#### EXERCISE AIM
Return each line of the data that follows exactly as it reads.

***** INPUT *****

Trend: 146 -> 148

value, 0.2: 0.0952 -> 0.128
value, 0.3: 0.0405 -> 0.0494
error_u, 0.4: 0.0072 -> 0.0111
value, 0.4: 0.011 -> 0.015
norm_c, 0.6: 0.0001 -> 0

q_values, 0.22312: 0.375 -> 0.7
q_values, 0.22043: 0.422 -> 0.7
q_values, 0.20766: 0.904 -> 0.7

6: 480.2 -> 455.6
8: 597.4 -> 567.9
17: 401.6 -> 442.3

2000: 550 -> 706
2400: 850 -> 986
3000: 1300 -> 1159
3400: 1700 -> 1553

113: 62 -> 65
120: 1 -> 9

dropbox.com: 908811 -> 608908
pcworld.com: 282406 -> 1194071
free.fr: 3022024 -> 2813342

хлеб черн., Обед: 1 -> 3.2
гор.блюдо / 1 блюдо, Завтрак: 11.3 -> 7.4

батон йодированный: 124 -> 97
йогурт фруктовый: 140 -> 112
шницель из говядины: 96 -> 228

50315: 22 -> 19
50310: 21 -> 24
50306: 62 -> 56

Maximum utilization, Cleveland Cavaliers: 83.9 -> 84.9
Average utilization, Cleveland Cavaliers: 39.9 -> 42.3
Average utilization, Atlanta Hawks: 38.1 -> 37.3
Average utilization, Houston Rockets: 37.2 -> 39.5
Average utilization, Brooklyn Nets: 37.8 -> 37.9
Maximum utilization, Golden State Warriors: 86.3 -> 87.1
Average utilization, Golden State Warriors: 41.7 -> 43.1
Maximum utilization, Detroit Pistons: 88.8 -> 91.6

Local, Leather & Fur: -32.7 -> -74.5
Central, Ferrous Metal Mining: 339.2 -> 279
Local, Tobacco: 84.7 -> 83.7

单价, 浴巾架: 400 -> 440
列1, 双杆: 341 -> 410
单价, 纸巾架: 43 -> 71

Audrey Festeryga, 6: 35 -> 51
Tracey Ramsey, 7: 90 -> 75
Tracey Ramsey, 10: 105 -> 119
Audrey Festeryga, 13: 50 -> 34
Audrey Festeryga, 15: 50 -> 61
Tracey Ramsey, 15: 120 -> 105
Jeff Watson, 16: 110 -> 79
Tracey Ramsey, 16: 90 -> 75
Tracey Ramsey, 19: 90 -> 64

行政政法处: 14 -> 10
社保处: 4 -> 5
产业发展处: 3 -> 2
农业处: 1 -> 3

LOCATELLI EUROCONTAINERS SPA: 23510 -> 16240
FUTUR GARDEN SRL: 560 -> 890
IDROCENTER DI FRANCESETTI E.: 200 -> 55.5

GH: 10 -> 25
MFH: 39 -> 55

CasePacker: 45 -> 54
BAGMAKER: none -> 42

*****

#### RESPONSE TO THIS EXERCISE
Trend: 146 -> 148

value, 0.2: 0.0952 -> 0.128
value, 0.3: 0.0405 -> 0.0494
error_u, 0.4: 0.0072 -> 0.0111
value, 0.4: 0.011 -> 0.015
norm_c, 0.6: 0.0001 -> 0

q_values, 0.22312: 0.375 -> 0.7
q_values, 0.22043: 0.422 -> 0.7
q_values, 0.20766: 0.904 -> 0.7

6: 480.2 -> 455.6
8: 597.4 -> 567.9
17: 401.6 -> 442.3

2000: 550 -> 706
2400: 850 -> 986
3000: 1300 -> 1159
3400: 1700 -> 1553

113: 62 -> 65
120: 1 -> 9

dropbox.com: 908811 -> 608908
pcworld.com: 282406 -> 1194071
free.fr: 3022024 -> 2813342

хлеб черн., Обед: 1 -> 3.2
гор.блюдо / 1 блюдо, Завтрак: 11.3 -> 7.4

батон йодированный: 124 -> 97
йогурт фруктовый: 140 -> 112
шницель из говядины: 96 -> 228

50315: 22 -> 19
50310: 21 -> 24
50306: 62 -> 56

Maximum utilization, Cleveland Cavaliers: 83.9 -> 84.9
Average utilization, Cleveland Cavaliers: 39.9 -> 42.3
Average utilization, Atlanta Hawks: 38.1 -> 37.3
Average utilization, Houston Rockets: 37.2 -> 39.5
Average utilization, Brooklyn Nets: 37.8 -> 37.9
Maximum utilization, Golden State Warriors: 86.3 -> 87.1
Average utilization, Golden State Warriors: 41.7 -> 43.1
Maximum utilization, Detroit Pistons: 88.8 -> 91.6

Local, Leather & Fur: -32.7 -> -74.5
Central, Ferrous Metal Mining: 339.2 -> 279
Local, Tobacco: 84.7 -> 83.7

单价, 浴巾架: 400 -> 440
列1, 双杆: 341 -> 410
单价, 纸巾架: 43 -> 71

Audrey Festeryga, 6: 35 -> 51
Tracey Ramsey, 7: 90 -> 75
Tracey Ramsey, 10: 105 -> 119
Audrey Festeryga, 13: 50 -> 34
Audrey Festeryga, 15: 50 -> 61
Tracey Ramsey, 15: 120 -> 105
Jeff Watson, 16: 110 -> 79
Tracey Ramsey, 16: 90 -> 75
Tracey Ramsey, 19: 90 -> 64

行政政法处: 14 -> 10
社保处: 4 -> 5
产业发展处: 3 -> 2
农业处: 1 -> 3

LOCATELLI EUROCONTAINERS SPA: 23510 -> 16240
FUTUR GARDEN SRL: 560 -> 890
IDROCENTER DI FRANCESETTI E.: 200 -> 55.5

GH: 10 -> 25
MFH: 39 -> 55

CasePacker: 45 -> 54
BAGMAKER: none -> 42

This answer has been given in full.